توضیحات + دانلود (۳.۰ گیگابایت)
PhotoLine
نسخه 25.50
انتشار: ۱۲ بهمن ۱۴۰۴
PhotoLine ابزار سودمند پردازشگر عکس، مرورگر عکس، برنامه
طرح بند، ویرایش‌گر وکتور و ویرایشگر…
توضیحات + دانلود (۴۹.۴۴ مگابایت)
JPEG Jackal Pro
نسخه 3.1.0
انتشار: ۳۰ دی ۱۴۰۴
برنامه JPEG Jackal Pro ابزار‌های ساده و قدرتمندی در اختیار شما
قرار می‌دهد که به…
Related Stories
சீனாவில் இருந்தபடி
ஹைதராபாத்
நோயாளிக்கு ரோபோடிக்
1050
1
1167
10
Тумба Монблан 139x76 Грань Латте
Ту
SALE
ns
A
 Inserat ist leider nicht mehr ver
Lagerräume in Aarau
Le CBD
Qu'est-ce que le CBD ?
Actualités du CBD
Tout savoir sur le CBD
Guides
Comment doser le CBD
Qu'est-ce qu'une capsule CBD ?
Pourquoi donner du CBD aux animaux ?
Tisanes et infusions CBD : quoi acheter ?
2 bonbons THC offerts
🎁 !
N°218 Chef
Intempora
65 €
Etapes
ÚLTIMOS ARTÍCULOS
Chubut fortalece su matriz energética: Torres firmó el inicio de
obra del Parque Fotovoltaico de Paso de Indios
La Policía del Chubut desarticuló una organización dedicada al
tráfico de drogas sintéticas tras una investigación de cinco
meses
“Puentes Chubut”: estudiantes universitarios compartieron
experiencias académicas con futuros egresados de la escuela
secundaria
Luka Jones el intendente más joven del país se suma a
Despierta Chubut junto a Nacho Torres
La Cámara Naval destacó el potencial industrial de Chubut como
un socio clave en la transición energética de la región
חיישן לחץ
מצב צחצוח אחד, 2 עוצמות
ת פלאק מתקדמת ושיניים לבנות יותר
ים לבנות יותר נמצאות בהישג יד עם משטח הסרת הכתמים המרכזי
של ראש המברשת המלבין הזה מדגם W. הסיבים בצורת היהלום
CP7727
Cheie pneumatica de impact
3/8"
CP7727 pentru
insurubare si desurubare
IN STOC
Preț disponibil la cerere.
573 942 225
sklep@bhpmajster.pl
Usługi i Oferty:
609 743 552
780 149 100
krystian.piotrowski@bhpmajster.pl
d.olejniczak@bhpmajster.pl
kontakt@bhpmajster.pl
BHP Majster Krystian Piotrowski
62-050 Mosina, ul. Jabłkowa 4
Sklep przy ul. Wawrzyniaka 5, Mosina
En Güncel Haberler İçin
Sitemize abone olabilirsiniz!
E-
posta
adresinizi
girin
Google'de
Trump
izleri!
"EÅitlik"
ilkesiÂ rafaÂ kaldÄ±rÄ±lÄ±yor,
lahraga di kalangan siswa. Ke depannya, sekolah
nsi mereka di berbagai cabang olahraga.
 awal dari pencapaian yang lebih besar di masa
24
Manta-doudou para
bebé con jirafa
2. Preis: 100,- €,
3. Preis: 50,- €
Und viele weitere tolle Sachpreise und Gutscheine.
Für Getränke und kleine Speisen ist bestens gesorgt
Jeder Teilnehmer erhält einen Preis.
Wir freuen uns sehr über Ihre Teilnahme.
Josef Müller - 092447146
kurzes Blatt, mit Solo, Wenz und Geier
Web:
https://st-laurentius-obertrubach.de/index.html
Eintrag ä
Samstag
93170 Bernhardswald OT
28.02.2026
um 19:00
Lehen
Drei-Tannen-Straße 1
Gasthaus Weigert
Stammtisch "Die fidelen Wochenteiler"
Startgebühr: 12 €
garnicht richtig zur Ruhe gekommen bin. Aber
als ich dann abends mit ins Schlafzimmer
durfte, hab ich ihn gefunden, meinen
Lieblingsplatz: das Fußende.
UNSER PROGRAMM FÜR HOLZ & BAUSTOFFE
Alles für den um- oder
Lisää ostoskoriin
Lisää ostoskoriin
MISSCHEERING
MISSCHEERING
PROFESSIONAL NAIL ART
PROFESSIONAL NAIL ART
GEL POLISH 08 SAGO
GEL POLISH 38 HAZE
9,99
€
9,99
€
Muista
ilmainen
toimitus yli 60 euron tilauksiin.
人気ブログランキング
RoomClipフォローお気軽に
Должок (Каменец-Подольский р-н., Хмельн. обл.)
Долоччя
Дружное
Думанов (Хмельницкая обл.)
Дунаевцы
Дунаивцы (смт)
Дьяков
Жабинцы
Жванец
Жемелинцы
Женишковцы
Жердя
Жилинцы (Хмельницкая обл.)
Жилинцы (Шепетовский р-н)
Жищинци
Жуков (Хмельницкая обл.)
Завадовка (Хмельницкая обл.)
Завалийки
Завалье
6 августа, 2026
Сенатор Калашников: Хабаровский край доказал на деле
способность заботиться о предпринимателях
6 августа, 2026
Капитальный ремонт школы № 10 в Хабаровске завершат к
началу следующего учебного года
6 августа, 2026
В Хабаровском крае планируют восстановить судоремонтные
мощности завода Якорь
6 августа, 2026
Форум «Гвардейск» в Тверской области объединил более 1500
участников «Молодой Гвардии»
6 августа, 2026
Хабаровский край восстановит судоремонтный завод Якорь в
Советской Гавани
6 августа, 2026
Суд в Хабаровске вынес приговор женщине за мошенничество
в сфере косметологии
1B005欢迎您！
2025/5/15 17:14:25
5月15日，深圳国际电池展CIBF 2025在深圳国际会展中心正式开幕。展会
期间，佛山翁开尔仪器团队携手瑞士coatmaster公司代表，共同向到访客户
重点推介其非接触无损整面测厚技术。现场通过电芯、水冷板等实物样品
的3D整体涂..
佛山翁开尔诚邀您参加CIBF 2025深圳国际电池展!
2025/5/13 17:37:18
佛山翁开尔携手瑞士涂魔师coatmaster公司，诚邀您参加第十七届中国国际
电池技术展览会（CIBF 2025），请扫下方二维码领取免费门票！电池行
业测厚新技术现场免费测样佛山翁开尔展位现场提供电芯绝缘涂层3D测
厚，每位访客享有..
========================
■ **WHAT IS REQUIRED**:
Go through the entries above and pull out each line with "Хмельницкая" in it.

■ **WORKED SOLUTION**:
Думанов (Хмельницкая обл.)
Жилинцы (Хмельницкая обл.)
Жуков (Хмельницкая обл.)
Завадовка (Хмельницкая обл.)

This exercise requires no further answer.